一、RT1064 FlexSPI
RT1064 拥有FlexSPI1和FlexSPI2,每个FlexSPI有PortA和PortB,其中PortA又含有两个片选脚SS0和SS1,所以此芯片最大可以挂8片SPI外设
二、FlexSPI内部LUT
在使用NXP RT系列芯片时,SPI的操作和ST的流程不同,用户在初始化FlexSPI时,只需配置一次LUT表,后续只需通过指定LUT的序列,即可自动完成数据的传输。
LUT的配置
-
宏
FLEXSPI_LUT_SEQ(cmd0, pad0, op0, cmd1, pad1, op1)用于组成两条Sequence -
cmd是Flexspi定义的,不同的cmd后面跟的op意义不一样。
-
pad指明几线通信,SPI有1线,2线,4线
LUT序列指令例子介绍:
FLEXSPI_LUT_SEQ(CMD_SDR, FLEXSPI_1PAD, 0xEB, RADDR_SDR, FLEXSPI_4PAD, 0x18), FLEXSPI_LUT_SEQ(DUMMY_SDR, FLEXSPI_4PAD, 0x06, READ_SDR, FLEXSPI_4PAD, 0x04),
CMD_SDR: 命令序列,后面跟的0XEB就是1个命令,这个命令就是Flash的读命令,这条seq用1线发送。
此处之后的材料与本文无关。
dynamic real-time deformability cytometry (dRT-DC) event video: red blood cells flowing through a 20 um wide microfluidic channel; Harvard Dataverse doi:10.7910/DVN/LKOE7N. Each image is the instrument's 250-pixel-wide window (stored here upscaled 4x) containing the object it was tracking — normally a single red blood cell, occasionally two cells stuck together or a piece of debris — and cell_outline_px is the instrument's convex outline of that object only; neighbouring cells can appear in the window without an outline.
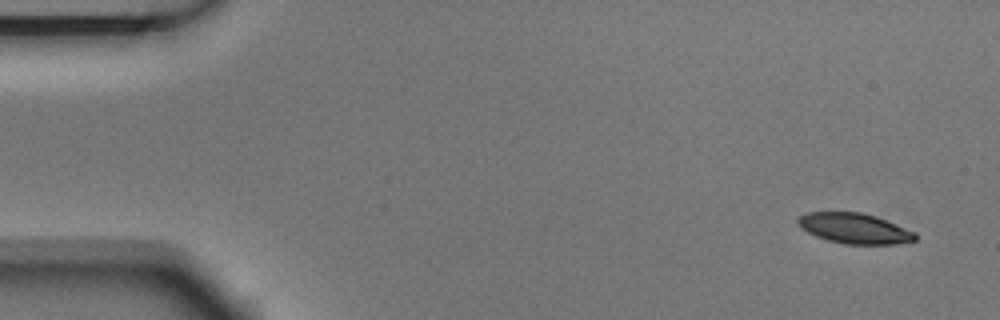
{"species": "Egyptian fruit bat (a non-hibernating species)", "species_latin": "Rousettus aegyptiacus", "temperature_condition": "room temperature", "stored_images_in_passage": 4, "camera_frame_rate_fps": 3000, "um_per_image_px": 0.085, "animal": {"sex": "male"}, "frame": {"image": 1, "passage_image": 1, "time_ms": 0.0, "image_size_px": [1000, 320], "cell_outline_px": [[916, 240], [896, 244], [844, 244], [828, 240], [816, 236], [800, 228], [796, 220], [800, 216], [808, 212], [860, 212], [876, 216], [916, 232]], "centroid_in_image_um": [72.63, 19.41], "position_along_channel_um": 12.4, "area_um2": 20.75}}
RADDR_SDR:发送读地址,OP是0x18,指明地址是24bit地址,传输地址到Flash使用4线模式。
DUMMY_SDR:发送dummy,OP是0x06,指明发送6个空闲时钟。
READ_SDR:读数据,使用四线模式
配置好LUT后,调用FLEXSPI_TransferBlocking函数即可实现对Flash的操作。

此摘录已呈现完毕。